▶ **ACTIVITY**
From the data that follows, print exactly the lines starting at the one containing "102607.40 | 822 |" and ending at the one containing "221065665.45 | 1132096 |"; include both of them and nothing more.

Extracted data entries:
■ ■ ■ ■
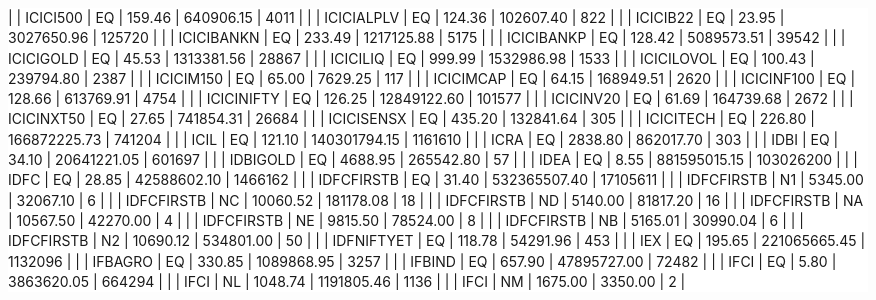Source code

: |  | ICICI500 | EQ | 159.46 | 640906.15 | 4011 |
|  | ICICIALPLV | EQ | 124.36 | 102607.40 | 822 |
|  | ICICIB22 | EQ | 23.95 | 3027650.96 | 125720 |
|  | ICICIBANKN | EQ | 233.49 | 1217125.88 | 5175 |
|  | ICICIBANKP | EQ | 128.42 | 5089573.51 | 39542 |
|  | ICICIGOLD | EQ | 45.53 | 1313381.56 | 28867 |
|  | ICICILIQ | EQ | 999.99 | 1532986.98 | 1533 |
|  | ICICILOVOL | EQ | 100.43 | 239794.80 | 2387 |
|  | ICICIM150 | EQ | 65.00 | 7629.25 | 117 |
|  | ICICIMCAP | EQ | 64.15 | 168949.51 | 2620 |
|  | ICICINF100 | EQ | 128.66 | 613769.91 | 4754 |
|  | ICICINIFTY | EQ | 126.25 | 12849122.60 | 101577 |
|  | ICICINV20 | EQ | 61.69 | 164739.68 | 2672 |
|  | ICICINXT50 | EQ | 27.65 | 741854.31 | 26684 |
|  | ICICISENSX | EQ | 435.20 | 132841.64 | 305 |
|  | ICICITECH | EQ | 226.80 | 166872225.73 | 741204 |
|  | ICIL | EQ | 121.10 | 140301794.15 | 1161610 |
|  | ICRA | EQ | 2838.80 | 862017.70 | 303 |
|  | IDBI | EQ | 34.10 | 20641221.05 | 601697 |
|  | IDBIGOLD | EQ | 4688.95 | 265542.80 | 57 |
|  | IDEA | EQ | 8.55 | 881595015.15 | 103026200 |
|  | IDFC | EQ | 28.85 | 42588602.10 | 1466162 |
|  | IDFCFIRSTB | EQ | 31.40 | 532365507.40 | 17105611 |
|  | IDFCFIRSTB | N1 | 5345.00 | 32067.10 | 6 |
|  | IDFCFIRSTB | NC | 10060.52 | 181178.08 | 18 |
|  | IDFCFIRSTB | ND | 5140.00 | 81817.20 | 16 |
|  | IDFCFIRSTB | NA | 10567.50 | 42270.00 | 4 |
|  | IDFCFIRSTB | NE | 9815.50 | 78524.00 | 8 |
|  | IDFCFIRSTB | NB | 5165.01 | 30990.04 | 6 |
|  | IDFCFIRSTB | N2 | 10690.12 | 534801.00 | 50 |
|  | IDFNIFTYET | EQ | 118.78 | 54291.96 | 453 |
|  | IEX | EQ | 195.65 | 221065665.45 | 1132096 |
|  | IFBAGRO | EQ | 330.85 | 1089868.95 | 3257 |
|  | IFBIND | EQ | 657.90 | 47895727.00 | 72482 |
|  | IFCI | EQ | 5.80 | 3863620.05 | 664294 |
|  | IFCI | NL | 1048.74 | 1191805.46 | 1136 |
|  | IFCI | NM | 1675.00 | 3350.00 | 2 |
■ ■ ■ ■
▶ **REPLY**
|  | ICICIALPLV | EQ | 124.36 | 102607.40 | 822 |
|  | ICICIB22 | EQ | 23.95 | 3027650.96 | 125720 |
|  | ICICIBANKN | EQ | 233.49 | 1217125.88 | 5175 |
|  | ICICIBANKP | EQ | 128.42 | 5089573.51 | 39542 |
|  | ICICIGOLD | EQ | 45.53 | 1313381.56 | 28867 |
|  | ICICILIQ | EQ | 999.99 | 1532986.98 | 1533 |
|  | ICICILOVOL | EQ | 100.43 | 239794.80 | 2387 |
|  | ICICIM150 | EQ | 65.00 | 7629.25 | 117 |
|  | ICICIMCAP | EQ | 64.15 | 168949.51 | 2620 |
|  | ICICINF100 | EQ | 128.66 | 613769.91 | 4754 |
|  | ICICINIFTY | EQ | 126.25 | 12849122.60 | 101577 |
|  | ICICINV20 | EQ | 61.69 | 164739.68 | 2672 |
|  | ICICINXT50 | EQ | 27.65 | 741854.31 | 26684 |
|  | ICICISENSX | EQ | 435.20 | 132841.64 | 305 |
|  | ICICITECH | EQ | 226.80 | 166872225.73 | 741204 |
|  | ICIL | EQ | 121.10 | 140301794.15 | 1161610 |
|  | ICRA | EQ | 2838.80 | 862017.70 | 303 |
|  | IDBI | EQ | 34.10 | 20641221.05 | 601697 |
|  | IDBIGOLD | EQ | 4688.95 | 265542.80 | 57 |
|  | IDEA | EQ | 8.55 | 881595015.15 | 103026200 |
|  | IDFC | EQ | 28.85 | 42588602.10 | 1466162 |
|  | IDFCFIRSTB | EQ | 31.40 | 532365507.40 | 17105611 |
|  | IDFCFIRSTB | N1 | 5345.00 | 32067.10 | 6 |
|  | IDFCFIRSTB | NC | 10060.52 | 181178.08 | 18 |
|  | IDFCFIRSTB | ND | 5140.00 | 81817.20 | 16 |
|  | IDFCFIRSTB | NA | 10567.50 | 42270.00 | 4 |
|  | IDFCFIRSTB | NE | 9815.50 | 78524.00 | 8 |
|  | IDFCFIRSTB | NB | 5165.01 | 30990.04 | 6 |
|  | IDFCFIRSTB | N2 | 10690.12 | 534801.00 | 50 |
|  | IDFNIFTYET | EQ | 118.78 | 54291.96 | 453 |
|  | IEX | EQ | 195.65 | 221065665.45 | 1132096 |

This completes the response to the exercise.